§ **TEXTO SELECIONADO**
++++++++

Os empresários responsáveis por duas das maiores empresas de construção civil portuguesas foram burlados num negócio que envolve iates de luxo. Segundo conta o Jornal de Notícias (JN) na edição desta terça-feira, os empresários encomendaram embarcações, tendo dado um sinal de vários milhões de euros. No entanto, nunca os barcos lhes chegaram às mãos, ficando com prejuízos de mais de 5,4 milhões de euros.

De acordo com o JN, o esquema de burla foi encabeçado por um empresário do Algarve, que entretanto fugiu para o Brasil com a namorada. Assim, os dois são acusados pelo Ministério Público (MP) de Faro de crimes de burla qualificada, falsificação de documentos, branqueamento de capitais e insolvência dolosa. Também são acusados outros seis cúmplices, que terão ajudado o casal a esconder o dinheiro.

++++++++

§ **INFORMAÇÃO REGISTADA**

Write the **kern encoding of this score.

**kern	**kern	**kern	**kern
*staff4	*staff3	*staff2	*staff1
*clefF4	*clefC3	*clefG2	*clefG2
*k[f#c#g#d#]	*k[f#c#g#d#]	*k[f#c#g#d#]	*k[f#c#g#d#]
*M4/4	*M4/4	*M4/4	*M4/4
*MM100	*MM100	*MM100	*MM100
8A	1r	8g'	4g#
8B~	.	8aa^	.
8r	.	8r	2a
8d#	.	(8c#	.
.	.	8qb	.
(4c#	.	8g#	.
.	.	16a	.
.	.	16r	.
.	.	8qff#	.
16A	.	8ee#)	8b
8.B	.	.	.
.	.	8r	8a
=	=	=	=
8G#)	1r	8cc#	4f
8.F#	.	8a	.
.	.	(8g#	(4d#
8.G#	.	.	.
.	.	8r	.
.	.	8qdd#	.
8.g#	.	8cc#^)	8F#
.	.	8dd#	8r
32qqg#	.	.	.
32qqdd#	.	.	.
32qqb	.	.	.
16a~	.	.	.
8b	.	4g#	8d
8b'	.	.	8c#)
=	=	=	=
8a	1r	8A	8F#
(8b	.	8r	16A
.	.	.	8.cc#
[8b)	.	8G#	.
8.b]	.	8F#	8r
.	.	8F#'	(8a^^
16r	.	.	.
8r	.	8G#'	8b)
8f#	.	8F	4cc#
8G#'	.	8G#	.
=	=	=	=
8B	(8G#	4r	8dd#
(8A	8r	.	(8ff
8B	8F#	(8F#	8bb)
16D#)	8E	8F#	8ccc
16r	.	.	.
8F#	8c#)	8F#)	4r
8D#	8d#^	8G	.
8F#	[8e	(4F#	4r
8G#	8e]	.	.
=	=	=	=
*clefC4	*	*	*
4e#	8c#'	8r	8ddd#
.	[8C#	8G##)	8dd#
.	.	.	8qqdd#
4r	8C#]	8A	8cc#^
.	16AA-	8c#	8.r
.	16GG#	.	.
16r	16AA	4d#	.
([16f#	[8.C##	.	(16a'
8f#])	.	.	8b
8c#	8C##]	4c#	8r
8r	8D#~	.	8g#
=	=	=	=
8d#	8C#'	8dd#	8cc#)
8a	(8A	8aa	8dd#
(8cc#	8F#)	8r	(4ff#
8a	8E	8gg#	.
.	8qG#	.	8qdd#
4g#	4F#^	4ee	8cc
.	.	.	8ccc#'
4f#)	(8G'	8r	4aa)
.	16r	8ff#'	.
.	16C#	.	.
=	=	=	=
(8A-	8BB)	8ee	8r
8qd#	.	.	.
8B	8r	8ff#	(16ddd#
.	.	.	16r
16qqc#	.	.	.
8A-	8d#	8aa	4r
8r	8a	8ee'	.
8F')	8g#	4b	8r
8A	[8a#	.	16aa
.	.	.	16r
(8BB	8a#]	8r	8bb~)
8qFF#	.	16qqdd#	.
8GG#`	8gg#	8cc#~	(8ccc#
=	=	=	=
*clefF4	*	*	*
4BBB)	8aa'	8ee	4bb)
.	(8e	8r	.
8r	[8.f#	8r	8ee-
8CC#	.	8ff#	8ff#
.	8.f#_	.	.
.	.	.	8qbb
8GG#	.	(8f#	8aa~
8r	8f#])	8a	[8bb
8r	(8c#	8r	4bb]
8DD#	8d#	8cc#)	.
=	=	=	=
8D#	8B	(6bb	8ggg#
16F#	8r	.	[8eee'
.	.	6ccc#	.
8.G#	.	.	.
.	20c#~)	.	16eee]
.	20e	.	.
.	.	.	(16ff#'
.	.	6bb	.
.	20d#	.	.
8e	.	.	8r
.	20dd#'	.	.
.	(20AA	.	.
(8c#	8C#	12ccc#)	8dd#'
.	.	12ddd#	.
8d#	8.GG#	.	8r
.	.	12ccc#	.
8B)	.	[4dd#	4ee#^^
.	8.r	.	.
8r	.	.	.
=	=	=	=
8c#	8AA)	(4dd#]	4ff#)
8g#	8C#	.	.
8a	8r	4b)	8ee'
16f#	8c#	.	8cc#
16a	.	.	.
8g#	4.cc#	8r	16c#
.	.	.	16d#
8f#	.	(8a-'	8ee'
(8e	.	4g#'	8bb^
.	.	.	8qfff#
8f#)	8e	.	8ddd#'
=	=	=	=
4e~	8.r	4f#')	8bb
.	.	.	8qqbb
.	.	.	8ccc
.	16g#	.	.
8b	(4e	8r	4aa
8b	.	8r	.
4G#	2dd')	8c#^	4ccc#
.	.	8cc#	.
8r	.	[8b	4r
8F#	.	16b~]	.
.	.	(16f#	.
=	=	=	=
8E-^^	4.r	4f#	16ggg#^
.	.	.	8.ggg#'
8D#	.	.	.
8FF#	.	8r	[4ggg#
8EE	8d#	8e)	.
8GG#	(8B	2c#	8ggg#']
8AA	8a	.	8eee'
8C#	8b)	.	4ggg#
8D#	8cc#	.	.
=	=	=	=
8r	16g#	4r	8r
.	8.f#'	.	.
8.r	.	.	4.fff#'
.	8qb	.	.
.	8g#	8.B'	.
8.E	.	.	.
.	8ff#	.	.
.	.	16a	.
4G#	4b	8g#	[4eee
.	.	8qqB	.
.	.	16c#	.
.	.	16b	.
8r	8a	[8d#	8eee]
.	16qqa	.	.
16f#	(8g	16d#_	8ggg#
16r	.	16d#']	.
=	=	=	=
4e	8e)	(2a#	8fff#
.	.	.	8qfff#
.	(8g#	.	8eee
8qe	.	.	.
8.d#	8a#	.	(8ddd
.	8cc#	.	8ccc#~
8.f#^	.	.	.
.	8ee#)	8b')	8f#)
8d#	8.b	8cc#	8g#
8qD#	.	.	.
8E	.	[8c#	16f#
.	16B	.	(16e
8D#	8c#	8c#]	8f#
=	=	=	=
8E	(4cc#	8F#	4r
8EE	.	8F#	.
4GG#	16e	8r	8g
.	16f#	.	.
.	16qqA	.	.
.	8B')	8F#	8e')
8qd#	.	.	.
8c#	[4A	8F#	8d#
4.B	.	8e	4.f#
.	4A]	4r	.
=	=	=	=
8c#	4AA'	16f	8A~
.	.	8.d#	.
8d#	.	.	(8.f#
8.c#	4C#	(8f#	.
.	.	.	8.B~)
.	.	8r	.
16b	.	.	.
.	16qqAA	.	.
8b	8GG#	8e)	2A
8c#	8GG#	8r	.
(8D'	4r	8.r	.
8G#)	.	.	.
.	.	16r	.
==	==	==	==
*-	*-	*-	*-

++++++++

§ **O QUE FAZER**
• 1. De que crimes acusa o Ministério Público de Faro o empresário do Algarve e a namorada, segundo a notícia sobre a burla dos iates?
• 2. Prossiga a notícia sobre a burla dos iates a partir da última frase apresentada.

§ **RESULTADOS POR TAREFA**
• 1.
- Burla qualificada
- Falsificação de documentos
- Branqueamento de capitais
- Insolvência dolosa

• 2.
O caso remonta a abril de 2012, quando um dos empresários encomendou um barco de 4,4 milhões de euros ao principal arguido do processo, José Silvestre, de 46 anos, segundo o MP. Para receber então o iate, fez quatro pagamentos antecipados, que ascenderam aos 1,3 milhões de euros.

O negócio da compra de iates de luxo — que nunca viriam a ser entregues aos compradores — envolveu ainda, além de dois líderes de empresas de construção civil portuguesas, um magnata da joalharia internacional.